▸ Passage provided:
+ + + + + + +

Once configured, users can launch SkyPilot tasks with private images without any additional setup.

Current limitations#

Slurm support in SkyPilot is under active development. The following features are not yet supported:

  • Autostop: Slurm clusters cannot be automatically terminated after idle time.

  • SkyServe: Serving deployments on Slurm is not yet supported.

FAQs#

  • How does SkyPilot interact with Slurm?

    Each SkyPilot “cluster” corresponds to a Slurm job. When you run sky launch, SkyPilot creates an sbatch script that requests the specified resources and runs a long-lived process with the SkyPilot runtime.

    SkyPilot uses slurm CLI commands on the login node to interact with the cluster. It submits jobs using sbatch, views the status of jobs using squeue, and terminates jobs using scancel.

  • Which user are jobs submitted as?

    Jobs are submitted using your own Slurm username (the User specified in your ~/.slurm/config). This means your jobs appear under your username in squeue, count against your quotas, and respect your existing permissions.

+ + + + + + +

▸ Problem to solve: Resume the SkyPilot-on-Slurm documentation text, continuing past its last sentence.

+ + + + + + +

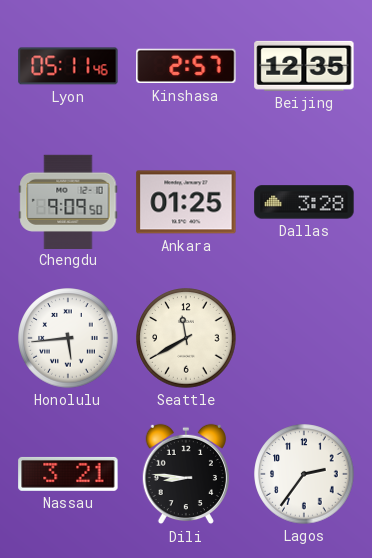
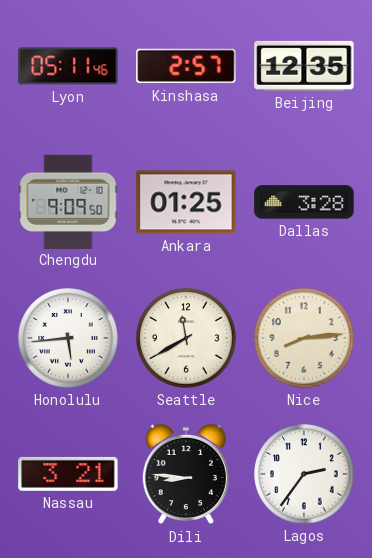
Nice: none -> 8:14
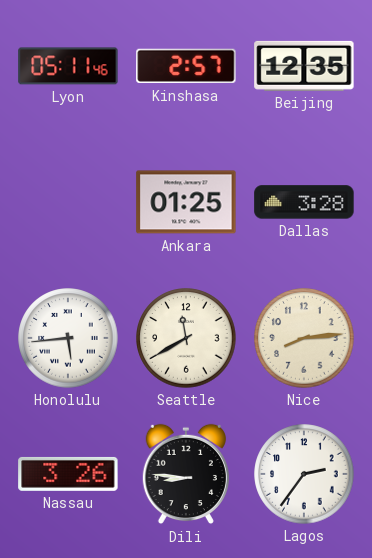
Chengdu: 9:09 -> none
Nassau: 3:21 -> 3:26
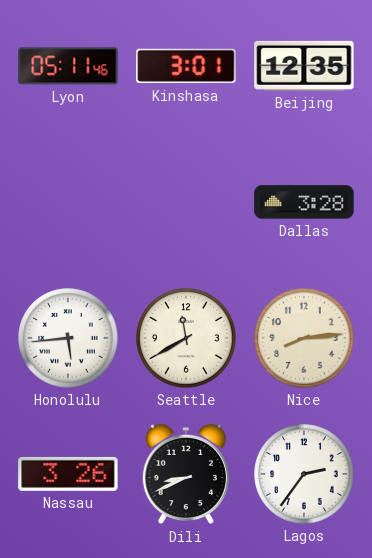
Kinshasa: 2:57 -> 3:01
Ankara: 01:25 -> none
Dili: 8:46 -> 8:41
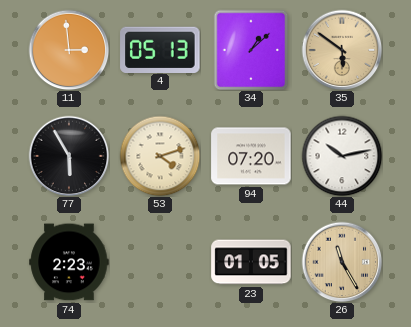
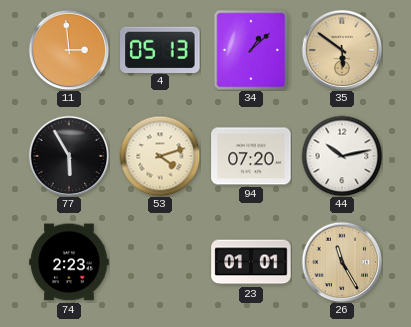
23: 01:05 -> 01:01
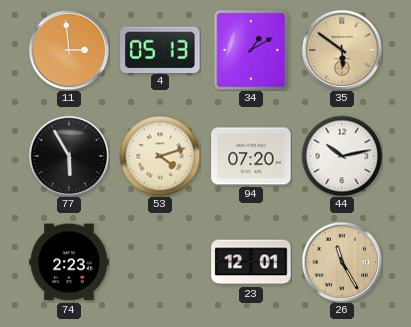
34: 1:08 -> 1:10
23: 01:01 -> 12:01
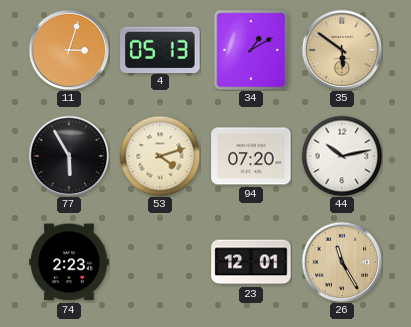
11: 2:59 -> 3:03
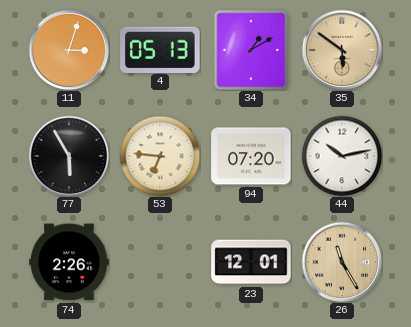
53: 4:12 -> 6:46
74: 2:23 -> 2:26
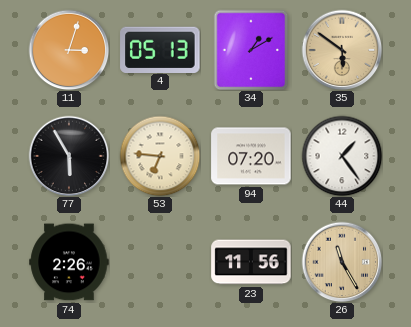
44: 10:13 -> 1:24
23: 12:01 -> 11:56
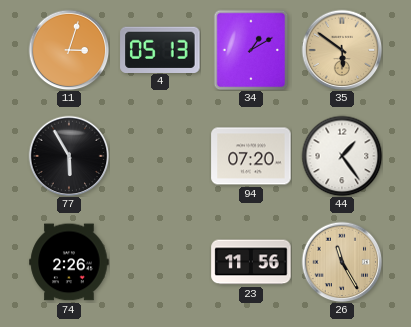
53: 6:46 -> none
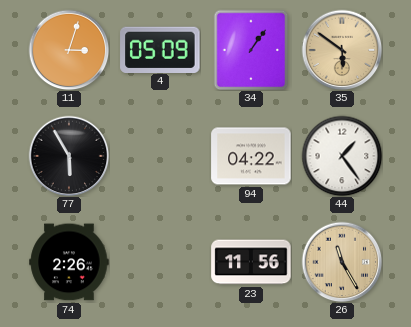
4: 05:13 -> 05:09
34: 1:10 -> 1:06
94: 07:20 -> 04:22
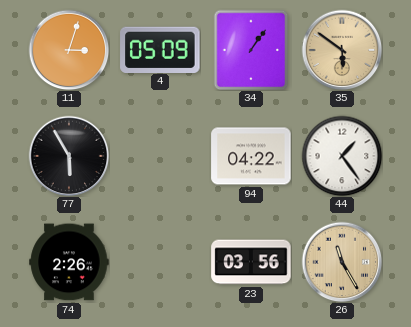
23: 11:56 -> 03:56
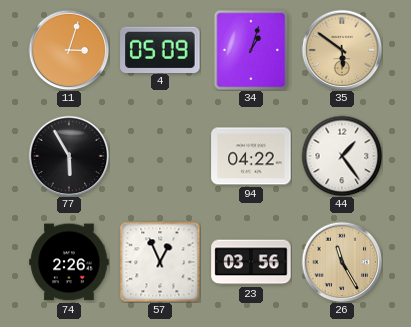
34: 1:06 -> 1:03
57: none -> 12:56
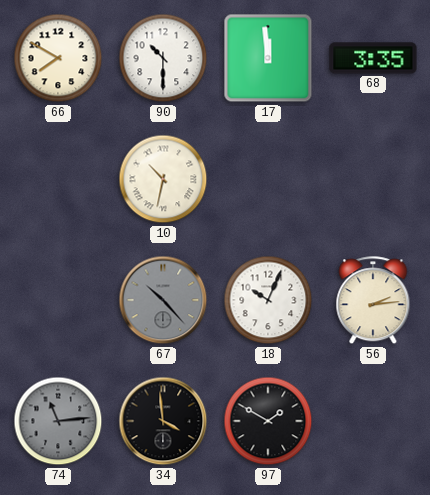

+ + + + + + +

▸ Output of the task:
  • Can I use multiple Slurm clusters?

    Yes. Add multiple host entries to your ~/.slurm/config file. Each host will appear as a separate region in SkyPilot’s optimizer.

  • What partition does SkyPilot use?

    By default, SkyPilot uses the default partition configured in your Slurm cluster. To specify a partition, use the --infra flag:

    $ sky launch --infra slurm/mycluster/mypartition task.yaml
    
  • Can SkyPilot provision a Slurm cluster for me?

    No. SkyPilot runs tasks on existing Slurm clusters. It does not provision new Slurm clusters or add nodes to existing clusters.